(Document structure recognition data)
= = = =

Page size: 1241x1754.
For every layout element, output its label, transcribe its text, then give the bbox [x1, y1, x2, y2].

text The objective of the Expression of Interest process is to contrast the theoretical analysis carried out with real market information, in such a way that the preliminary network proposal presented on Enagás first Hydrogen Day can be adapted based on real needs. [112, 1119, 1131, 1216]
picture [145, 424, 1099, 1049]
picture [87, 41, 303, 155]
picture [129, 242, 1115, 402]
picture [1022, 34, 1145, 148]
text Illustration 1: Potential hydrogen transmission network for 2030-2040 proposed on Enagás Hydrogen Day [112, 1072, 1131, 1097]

= = = =

▶ **EXERCISE**: No line may be altered or left out when the data is written out.

▶ **FINISHED TASK**:
Page size: 1241x1754.
For every layout element, output its label, transcribe its text, then give the bbox [x1, y1, x2, y2].

text The objective of the Expression of Interest process is to contrast the theoretical analysis carried out with real market information, in such a way that the preliminary network proposal presented on Enagás first Hydrogen Day can be adapted based on real needs. [112, 1119, 1131, 1216]
picture [145, 424, 1099, 1049]
picture [87, 41, 303, 155]
picture [129, 242, 1115, 402]
picture [1022, 34, 1145, 148]
text Illustration 1: Potential hydrogen transmission network for 2030-2040 proposed on Enagás Hydrogen Day [112, 1072, 1131, 1097]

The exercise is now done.